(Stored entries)
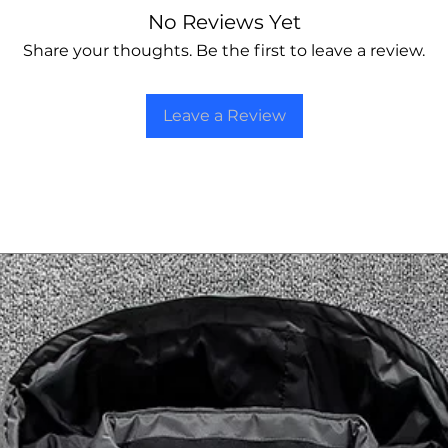
No Reviews Yet
Share your thoughts. Be the first to leave a review.
Leave a Review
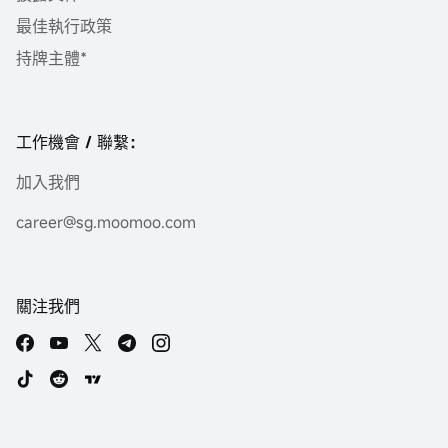
最佳執行政策
持牌主體*
工作機會 / 聯繫：
加入我們
career@sg.moomoo.com
關注我們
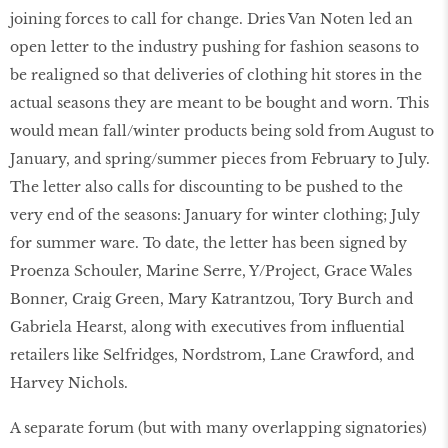
joining forces to call for change. Dries Van Noten led an
open letter to the industry pushing for fashion seasons to
be realigned so that deliveries of clothing hit stores in the
actual seasons they are meant to be bought and worn. This
would mean fall/winter products being sold from August to
January, and spring/summer pieces from February to July.
The letter also calls for discounting to be pushed to the
very end of the seasons: January for winter clothing; July
for summer ware. To date, the letter has been signed by
Proenza Schouler, Marine Serre, Y/Project, Grace Wales
Bonner, Craig Green, Mary Katrantzou, Tory Burch and
Gabriela Hearst, along with executives from influential
retailers like Selfridges, Nordstrom, Lane Crawford, and
Harvey Nichols.
A separate forum (but with many overlapping signatories)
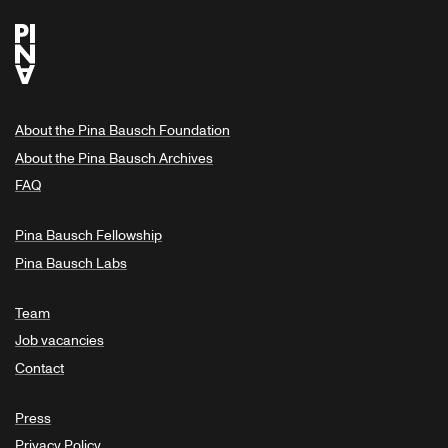
About the Pina Bausch Foundation
About the Pina Bausch Archives
FAQ
Pina Bausch Fellowship
Pina Bausch Labs
Team
Job vacancies
Contact
Press
Privacy Policy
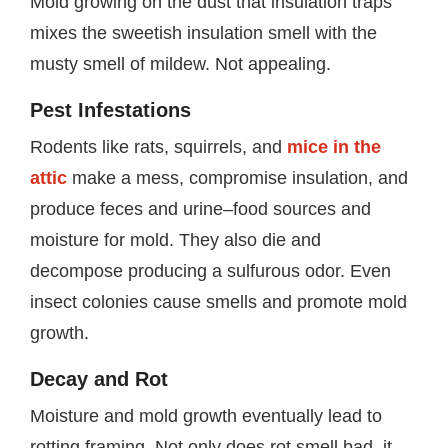
Mold growing on the dust that insulation traps
mixes the sweetish insulation smell with the
musty smell of mildew. Not appealing.
Pest Infestations
Rodents like rats, squirrels, and
mice in the
attic
make a mess, compromise insulation, and
produce feces and urine–food sources and
moisture for mold. They also die and
decompose producing a sulfurous odor. Even
insect colonies cause smells and promote mold
growth.
Decay and Rot
Moisture and mold growth eventually lead to
rotting framing. Not only does rot smell bad, it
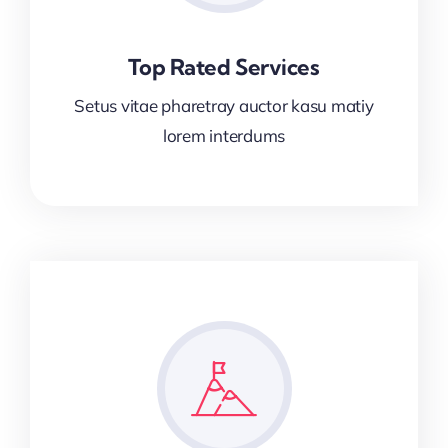
Top Rated Services
Setus vitae pharetray auctor kasu matiy
lorem interdums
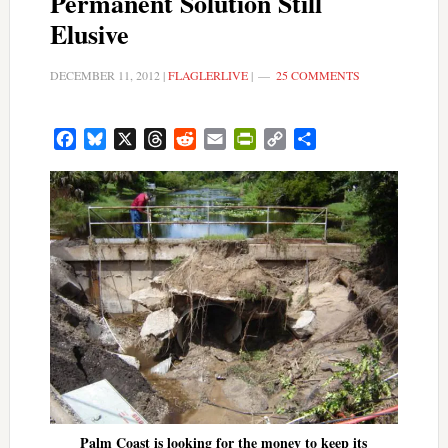
Permanent Solution Still
Elusive
DECEMBER 11, 2012
|
FLAGLERLIVE
|
25 COMMENTS
Facebook
Bluesky
X
Threads
Reddit
Email
PrintFriendly
Copy
Share
Link
Palm Coast is looking for the money to keep its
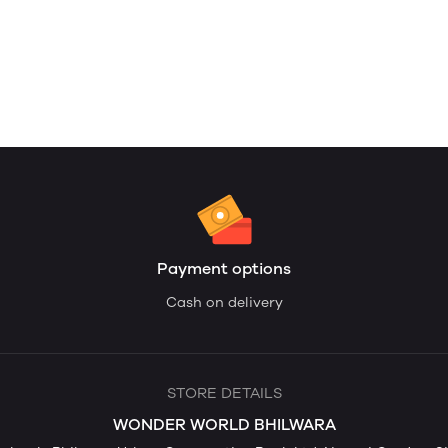
Payment options
Cash on delivery
STORE DETAILS
WONDER WORLD BHILWARA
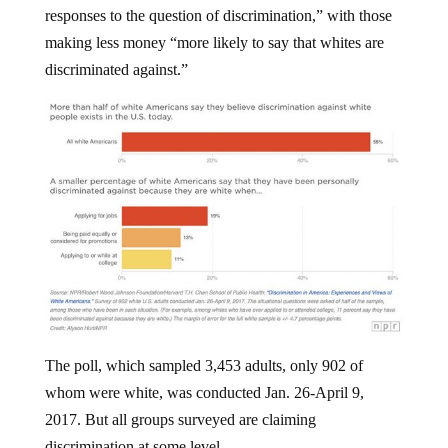
making less money “more likely to say that whites are
discriminated against.”
The poll, which sampled 3,453 adults, only 902 of
whom were white, was conducted Jan. 26-April 9,
2017. But all groups surveyed are claiming
discrimination at some level.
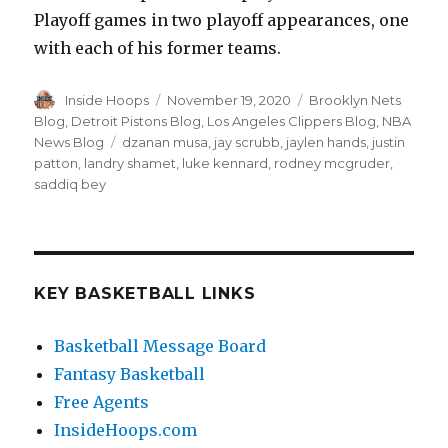
Playoff games in two playoff appearances, one
with each of his former teams.
Author
Inside Hoops
Posted
November 19, 2020
Categories
Brooklyn Nets
on
Blog
,
Detroit Pistons Blog
,
Los Angeles Clippers Blog
,
NBA
News Blog
Tags
dzanan musa
,
jay scrubb
,
jaylen hands
,
justin
patton
,
landry shamet
,
luke kennard
,
rodney mcgruder
,
saddiq bey
KEY BASKETBALL LINKS
Basketball Message Board
Fantasy Basketball
Free Agents
InsideHoops.com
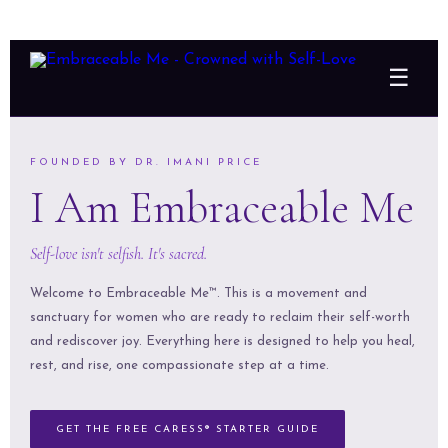
☰
FOUNDED BY DR. IMANI PRICE
I Am Embraceable Me
Self-love isn't selfish. It's sacred.
Welcome to Embraceable Me™. This is a movement and
sanctuary for women who are ready to reclaim their self-worth
and rediscover joy. Everything here is designed to help you heal,
rest, and rise, one compassionate step at a time.
GET THE FREE CARESS® STARTER GUIDE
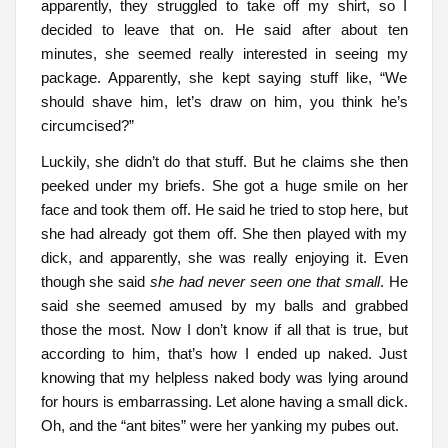
apparently, they struggled to take off my shirt, so I
decided to leave that on. He said after about ten
minutes, she seemed really interested in seeing my
package. Apparently, she kept saying stuff like, “We
should shave him, let’s draw on him, you think he’s
circumcised?”
Luckily, she didn’t do that stuff. But he claims she then
peeked under my briefs. She got a huge smile on her
face and took them off. He said he tried to stop here, but
she had already got them off. She then played with my
dick, and apparently, she was really enjoying it. Even
though she said
she had never seen one that small
. He
said she seemed amused by my balls and grabbed
those the most. Now I don’t know if all that is true, but
according to him, that’s how I ended up naked. Just
knowing that my helpless naked body was lying around
for hours is embarrassing. Let alone having a small dick.
Oh, and the “ant bites” were her yanking my pubes out.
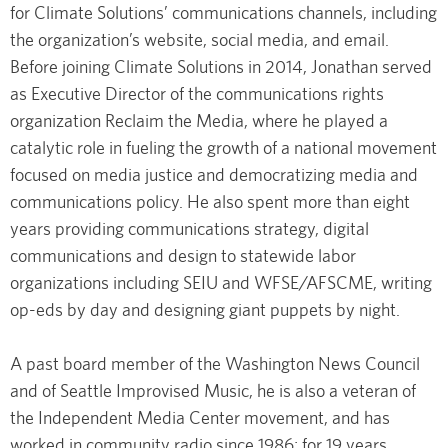
for Climate Solutions’ communications channels, including
the organization’s website, social media, and email.
Before joining Climate Solutions in 2014, Jonathan served
as Executive Director of the communications rights
organization Reclaim the Media, where he played a
catalytic role in fueling the growth of a national movement
focused on media justice and democratizing media and
communications policy. He also spent more than eight
years providing communications strategy, digital
communications and design to statewide labor
organizations including SEIU and WFSE/AFSCME, writing
op-eds by day and designing giant puppets by night.
A past board member of the Washington News Council
and of Seattle Improvised Music, he is also a veteran of
the Independent Media Center movement, and has
worked in community radio since 1986; for 19 years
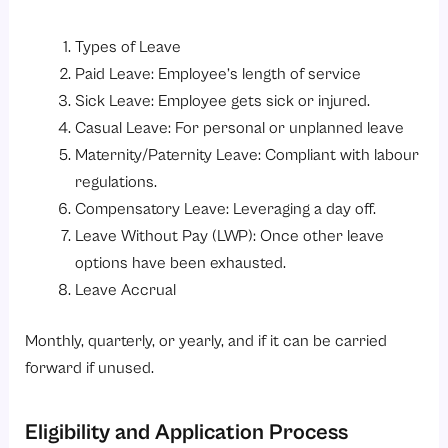
Types of Leave
Paid Leave: Employee’s length of service
Sick Leave: Employee gets sick or injured.
Casual Leave: For personal or unplanned leave
Maternity/Paternity Leave: Compliant with labour
regulations.
Compensatory Leave: Leveraging a day off.
Leave Without Pay (LWP): Once other leave
options have been exhausted.
Leave Accrual
Monthly, quarterly, or yearly, and if it can be carried
forward if unused.
Eligibility and Application Process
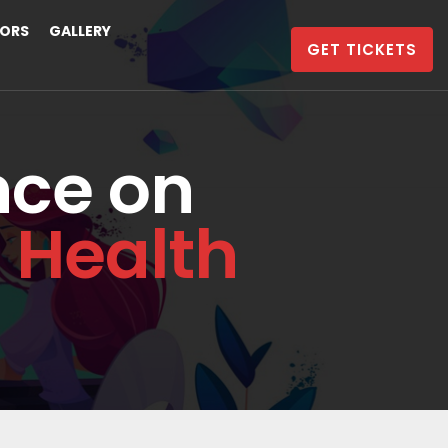
ORS
GALLERY
GET TICKETS
nce on
 Health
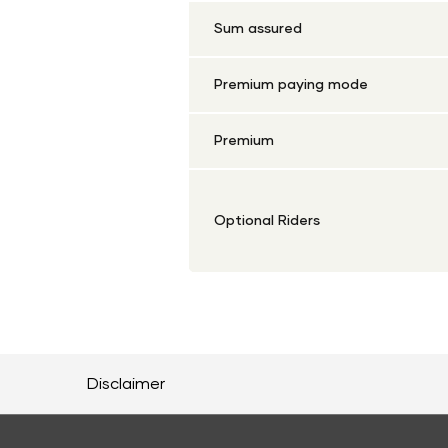
Sum assured
Premium paying mode
Premium
Optional Riders
Disclaimer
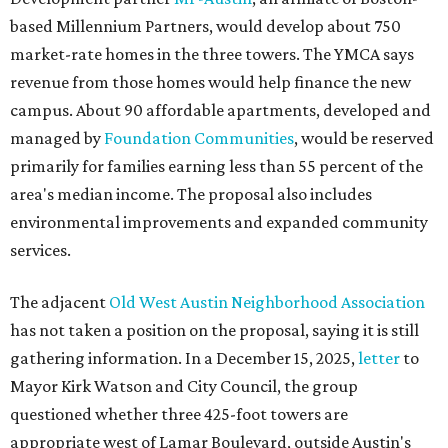
based Millennium Partners, would develop about 750
market-rate homes in the three towers. The YMCA says
revenue from those homes would help finance the new
campus. About 90 affordable apartments, developed and
managed by
Foundation Communities
, would be reserved
primarily for families earning less than 55 percent of the
area's median income. The proposal also includes
environmental improvements and expanded community
services.
The adjacent
Old West Austin Neighborhood Association
has not taken a position on the proposal, saying it is still
gathering information. In a December 15, 2025,
letter
to
Mayor Kirk Watson and City Council, the group
questioned whether three 425-foot towers are
appropriate west of Lamar Boulevard, outside Austin's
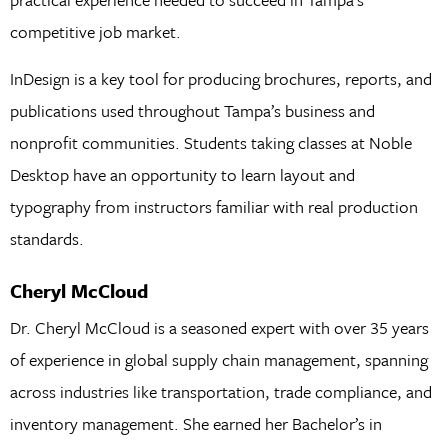
competitive job market.
InDesign is a key tool for producing brochures, reports, and
publications used throughout Tampa’s business and
nonprofit communities. Students taking classes at Noble
Desktop have an opportunity to learn layout and
typography from instructors familiar with real production
standards.
Cheryl McCloud
Dr. Cheryl McCloud is a seasoned expert with over 35 years
of experience in global supply chain management, spanning
across industries like transportation, trade compliance, and
inventory management. She earned her Bachelor’s in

§ **To do**: Which lines of the entries above contain the word "Bausch"? Copy each of them.

§ **Response box**:
About the Pina Bausch Foundation
About the Pina Bausch Archives
Pina Bausch Fellowship
Pina Bausch Labs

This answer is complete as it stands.